The Bill provides for the establishment of Local Community Development Committees (LCDCs). These are ostensibly independent of the local authority. But, as the Minister recently stated in the Dáil, they are local authority committees, and membership of these LCDCs will be tightly controlled. The LCDCs are supposed to achieve an alignment between local and community development and the work of local authorities. On the surface this may seem practical and difficult to argue against in these times of limited resources. However, for those of us engaged in the community sector this is more about control. There is a danger that the alignment process will bring to an end any independent community development work that remains at local level.
LCDCs are to be responsible for what is done and spent in the fields of local and community development and for the co-ordination, governance, planning and oversight of all publicly funded local and community development work. It is likely that what is left of an independent community sector will have to implement what is decided by the LCDCS. In the future local and community development work will be tendered, opening the way for privatisation of community development. Profit may replace social justice as the driver.
The community sector is that element of civil society that works with and represents the most disadvantaged and marginalised communities. It works to challenge and reduce poverty, social exclusion and inequality. It is a key part of our democracy and provides for a form of participative democracy, giving people opportunities to engage in decisions that affect them. Community development is the approach used by the community sector in its work to bring about positive social change. It is based on participation, collective action and empowerment.
We had built an impressive, if sometimes imperfect, grassroots infrastructure. State-funded programmes, State-funded, supported the work of independent community organisations within disadvantaged area-based communities and within communities such as Travellers and disadvantaged women. Community organisations often find themselves advocating against policy or legislation that will negatively affect their communities or advocating for changes in policy that will have positive impacts on their communities. They must remain outside the control of the state if this crucial advocacy work is to continue.
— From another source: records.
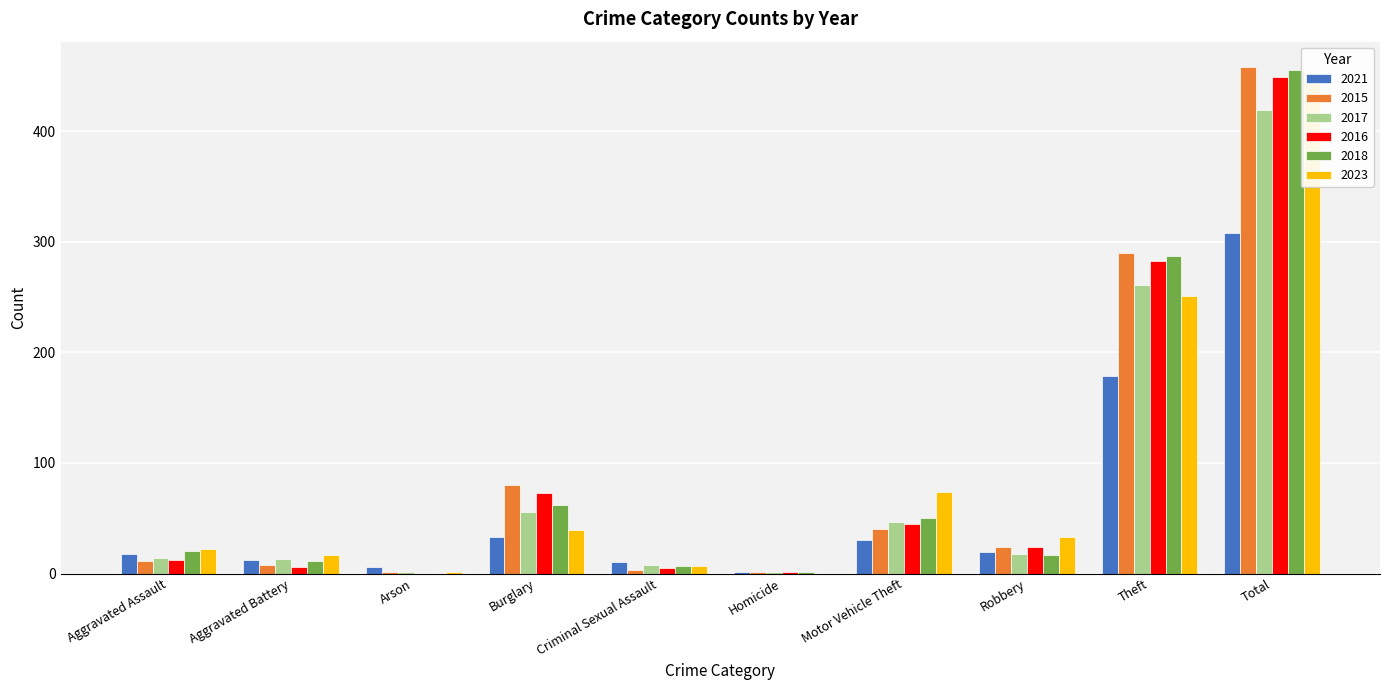

True or false: 2018 has a value of 3 at Criminal Sexual Assault.

False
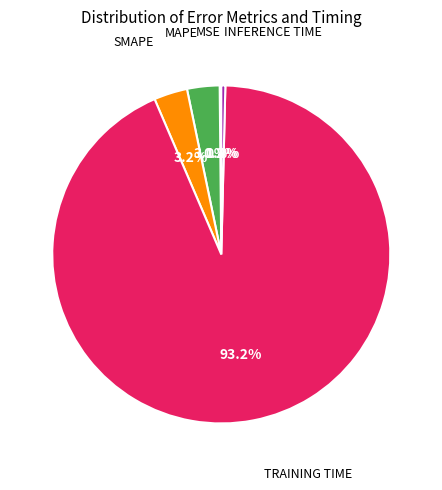

Is there any slice that represents more than half of the pie?

Yes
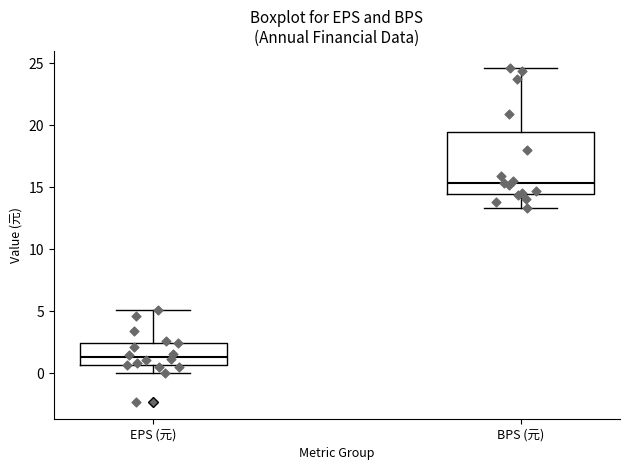

Comparing the boxes themselves (not the whiskers), which one is the tallest?

BPS (元)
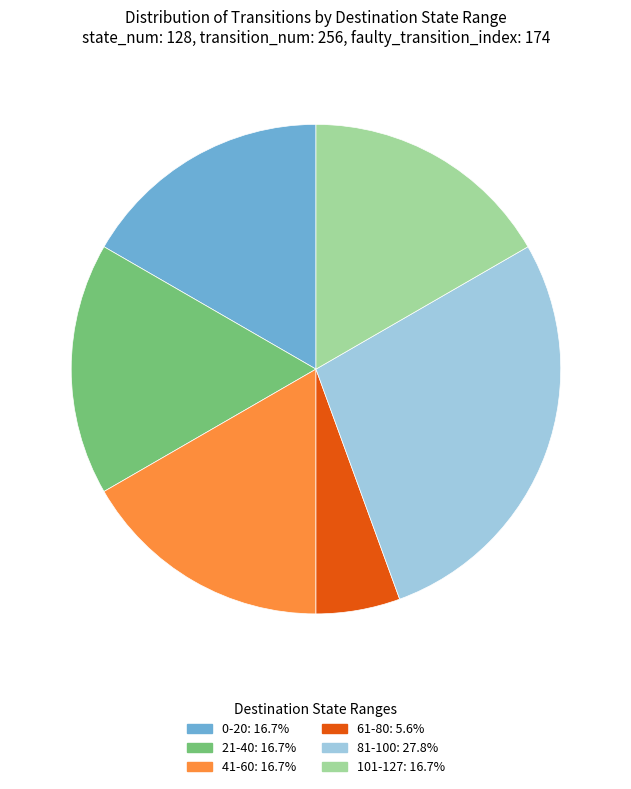

Is there a majority slice in this chart?

No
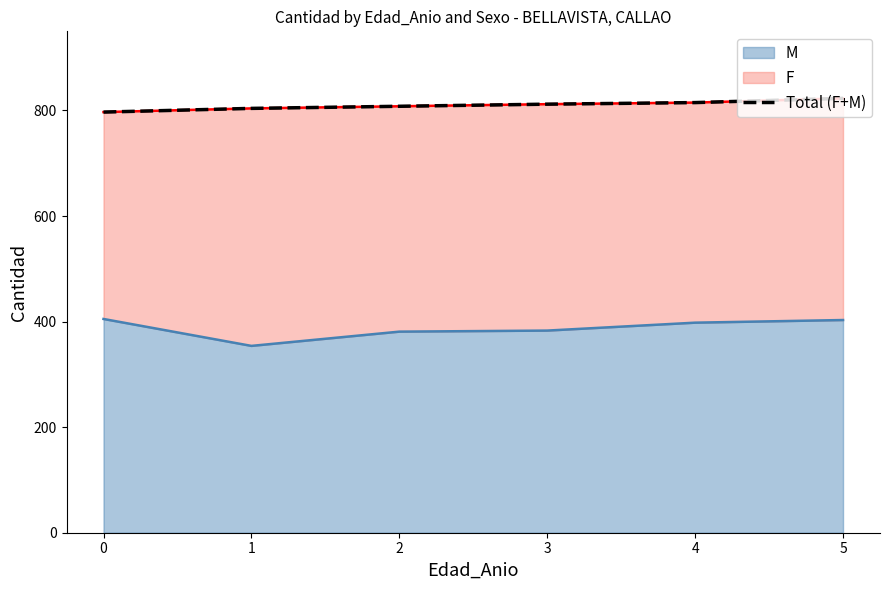

Which category has the highest value across all series?

5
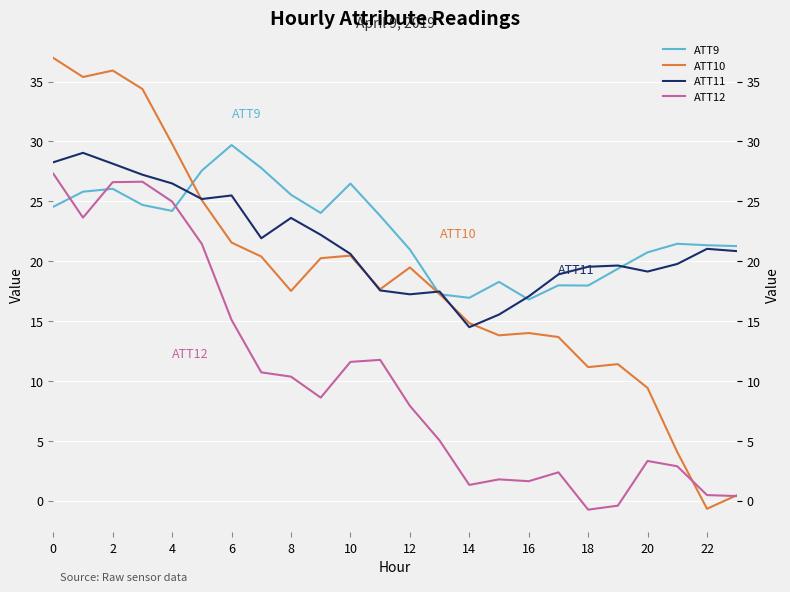

Is it true that ATT11 equals 27.5 at 22?

False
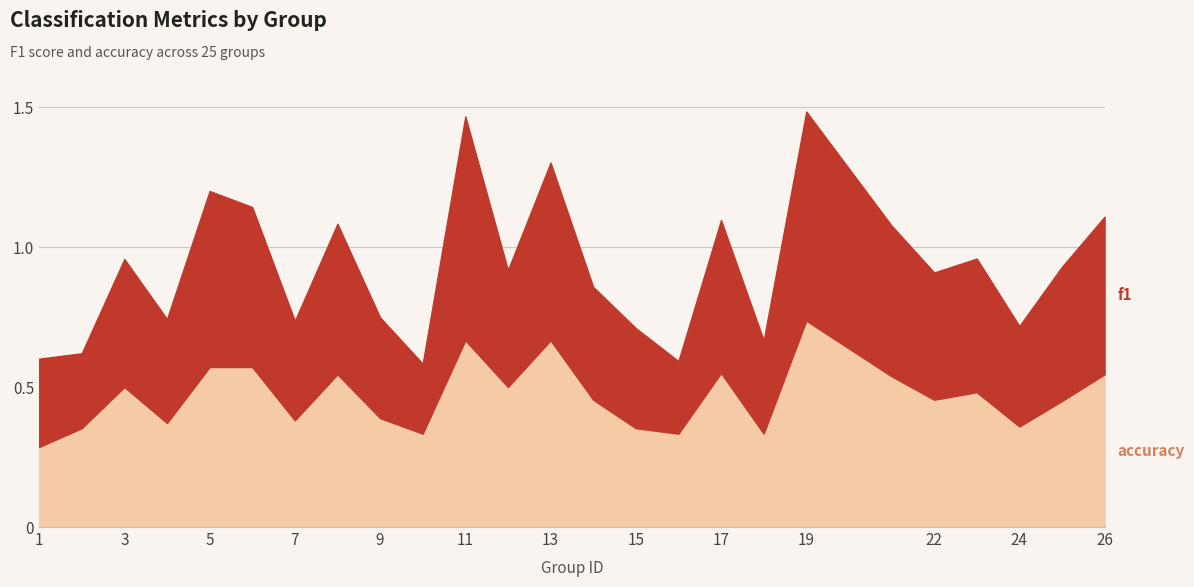

How many lines are shown in the chart?

2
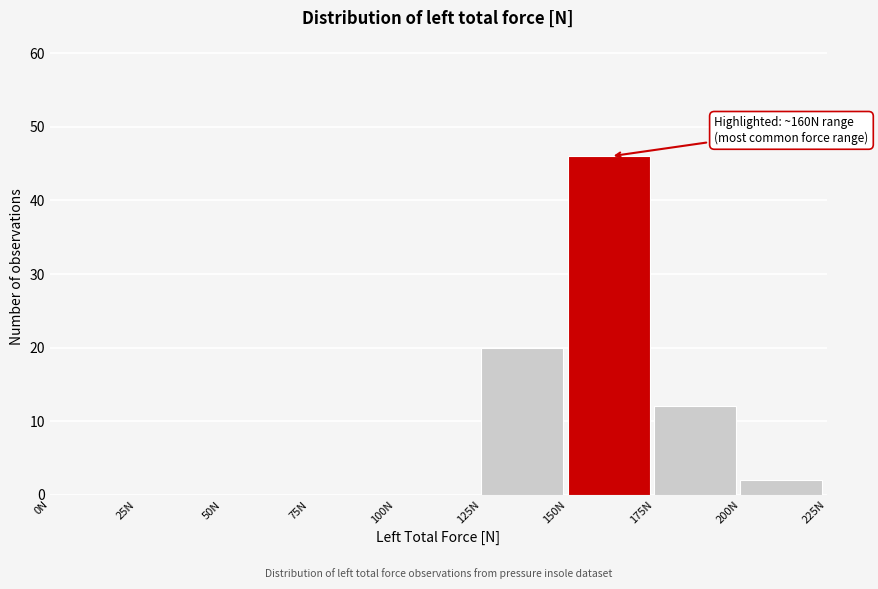

Which range on the x-axis has the tallest bar?

150 to 175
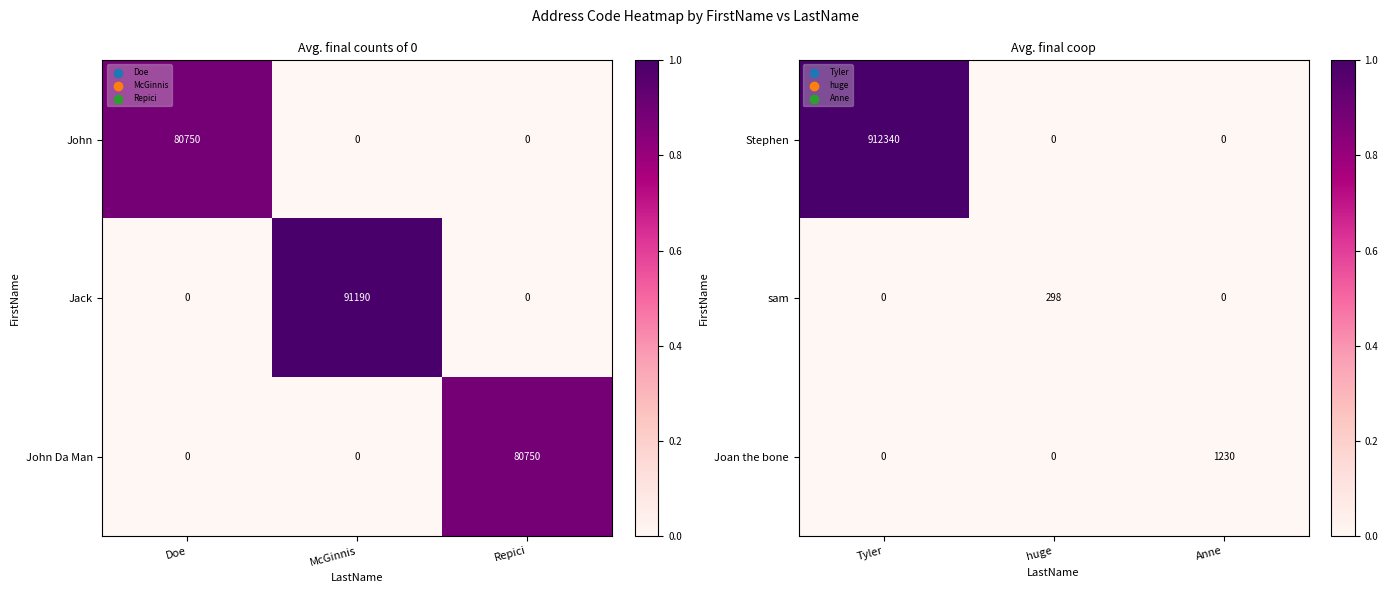

What is the approximate value of sam at huge, to the nearest 5?

300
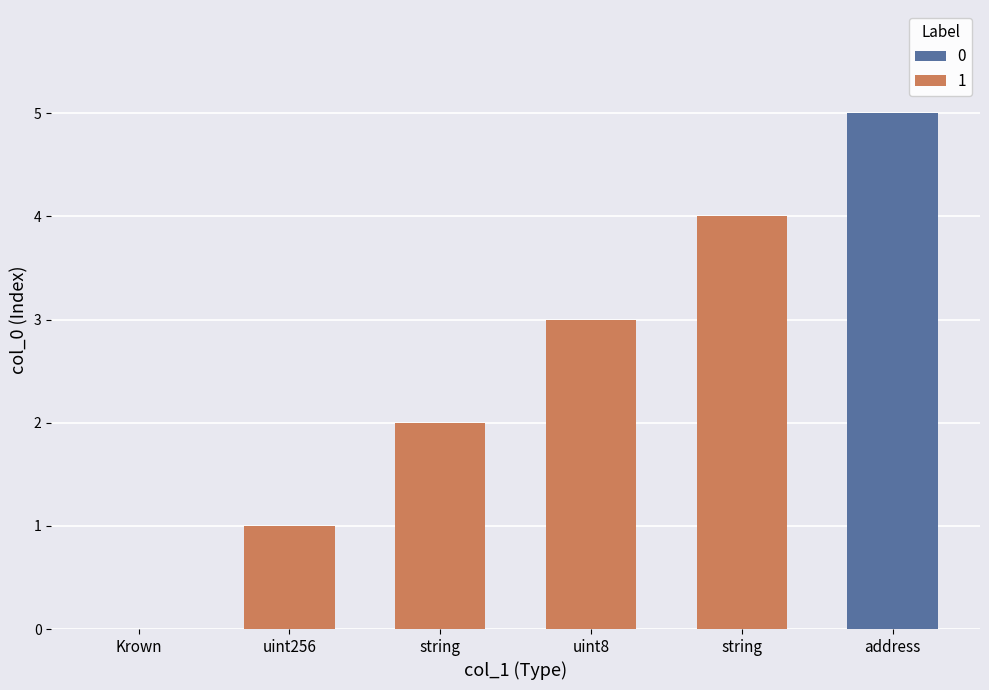

How many categories are shown in the chart?

6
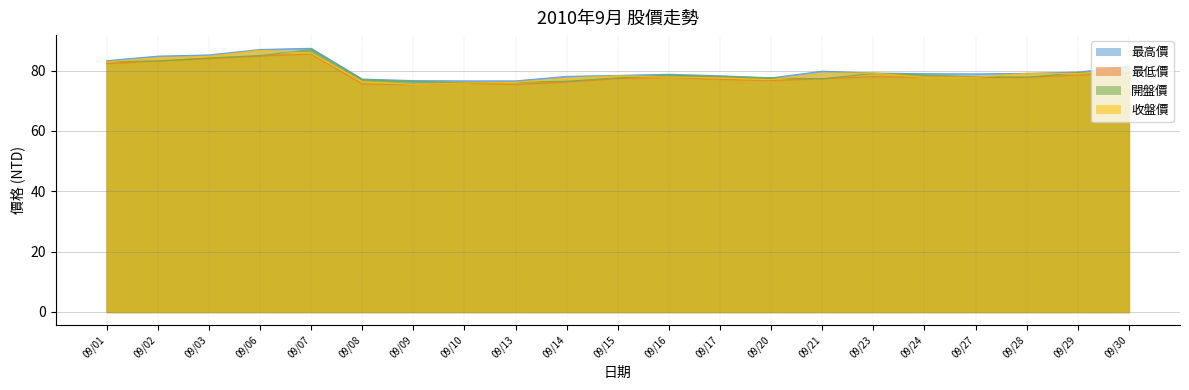

True or false: 最高價 and 開盤價 cross at least once.

False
The 2001 White Paper on a Framework for Supporting Voluntary Activity and for Developing the Relationship between the State and the Community and Voluntary sector had acknowledged this. It stated that “it would be wrong for Government to seek to control and be involved in every aspect of voluntary activity, but there is no doubt that it can provide an enabling framework to help this activity. Where this involves direct supports, a delicate balance must be struck between having a relatively light official involvement and maintaining proper accountability”. This position now appears to have been reversed.
One of the most striking findings of the Community Workers Cooperative (CWC) work on this issue is the dearth of information and consultation with those directly affected by these changes. The CWC, along with other national organisations, is now seeking engagement with those most affected by the changes; an open and transparent selection process to the LCDCs; specific inclusion of those who represent the interests of women, Travellers, migrants and other minority groups, and socially and economically disadvantaged communities within LCDC structures; respect for the community sector/civil society to remain independent and autonomous of the State; and adequate resources to make this a reality. The Local Government Reform Bill will bring decision-making further away from disadvantaged communities. Concerted efforts are required to ensure that, at the very least, the interest of these communities is at the core of the work of the LCDCs.